> [Required work]
#1 Answer these questions using the article on nurse practitioners.
(a) According to Pingeton, what serves as her office?
(b) Which organization is Pingeton a spokeswoman for?
(c) How many states ban advanced practice nurses from working without paying a doctor to doublecheck their work?
#2 Copy the part of the article on nurse practitioners starting with "Advanced practice nurses" and going on through "doublecheck their work.".

Robin Pingeton has been busy in recent weeks. As a nurse practitioner on the front lines of the nation’s coronavirus response, her job keeps her moving in rural communities northwest of Atlanta. “I’m a house call practitioner,” she says. “So my office is my car.”

The nature of the work means that Pingeton mostly treats frail and elderly patients — the people most at risk from COVID-19. For those in assisted-living and long-term care facilities, emergency precautions limit their ability to see family, friends and off-site specialists, so Pingeton has had to adapt.

Her expanded duties sometimes relate to healthcare. Other times, she functions like an in-home IT department, helping patients set up their computers to receive telemedicine consultations. “It’s so much more than taking care of coughs and colds,” she says.

Despite the urgency, hospitals across the United States have announced layoffs, furloughs and salary reductions as they comply with orders to delay nonemergency procedures.

Pingeton, a spokeswoman for United Advanced Practice Registered Nurses of Georgia (UAPRN), says finding positions for the sidelined workers would be easy if government regulators would roll back restrictions like the ones in her state that stop nurse practitioners from operating without physician supervision.

“If these restrictions were lifted now during COVID-19, we could put the furloughed nurses back to work,” she says. “I could use them. I could use one right now. I could use two right now. We all could use some extra help, but the red tape precludes it.”

The nonprofit Institute for Justice, working with local partners like UAPRN, has launched a letter-writing campaign to U.S. governors and taken other steps to fight regulations that tend to do more harm than good. States can provide immediate relief through executive action in four specific areas, and then follow up with legislation to make the reforms permanent.

Physician Supervision

Advanced practice nurses like Pingeton have graduate degrees that qualify them to make diagnoses and prescribe medicine. Yet 22 states ban them from working, even as volunteers, without paying a doctor to doublecheck their work.

> [Excerpted data]
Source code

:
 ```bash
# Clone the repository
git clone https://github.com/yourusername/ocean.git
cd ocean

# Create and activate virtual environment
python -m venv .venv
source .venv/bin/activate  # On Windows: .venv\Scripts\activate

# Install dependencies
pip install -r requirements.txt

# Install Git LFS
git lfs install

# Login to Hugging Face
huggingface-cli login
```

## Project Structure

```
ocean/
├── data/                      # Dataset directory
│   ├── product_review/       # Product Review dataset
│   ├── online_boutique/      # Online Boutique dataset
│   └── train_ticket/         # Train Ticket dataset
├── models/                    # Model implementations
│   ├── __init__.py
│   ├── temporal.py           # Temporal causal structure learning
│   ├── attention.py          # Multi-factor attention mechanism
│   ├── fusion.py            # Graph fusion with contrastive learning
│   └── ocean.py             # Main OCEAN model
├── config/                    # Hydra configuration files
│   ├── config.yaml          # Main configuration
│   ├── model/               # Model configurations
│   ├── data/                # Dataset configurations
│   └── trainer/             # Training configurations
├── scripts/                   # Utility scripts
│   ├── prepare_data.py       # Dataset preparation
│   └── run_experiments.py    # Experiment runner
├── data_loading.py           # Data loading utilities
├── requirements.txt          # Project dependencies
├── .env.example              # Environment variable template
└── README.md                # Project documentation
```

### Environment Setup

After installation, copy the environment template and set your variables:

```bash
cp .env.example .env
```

> [Written responses]
#1
(a) Her car.
(b) United Advanced Practice Registered Nurses of Georgia (UAPRN).
(c) 22.

#2
Advanced practice nurses like Pingeton have graduate degrees that qualify them to make diagnoses and prescribe medicine. Yet 22 states ban them from working, even as volunteers, without paying a doctor to doublecheck their work.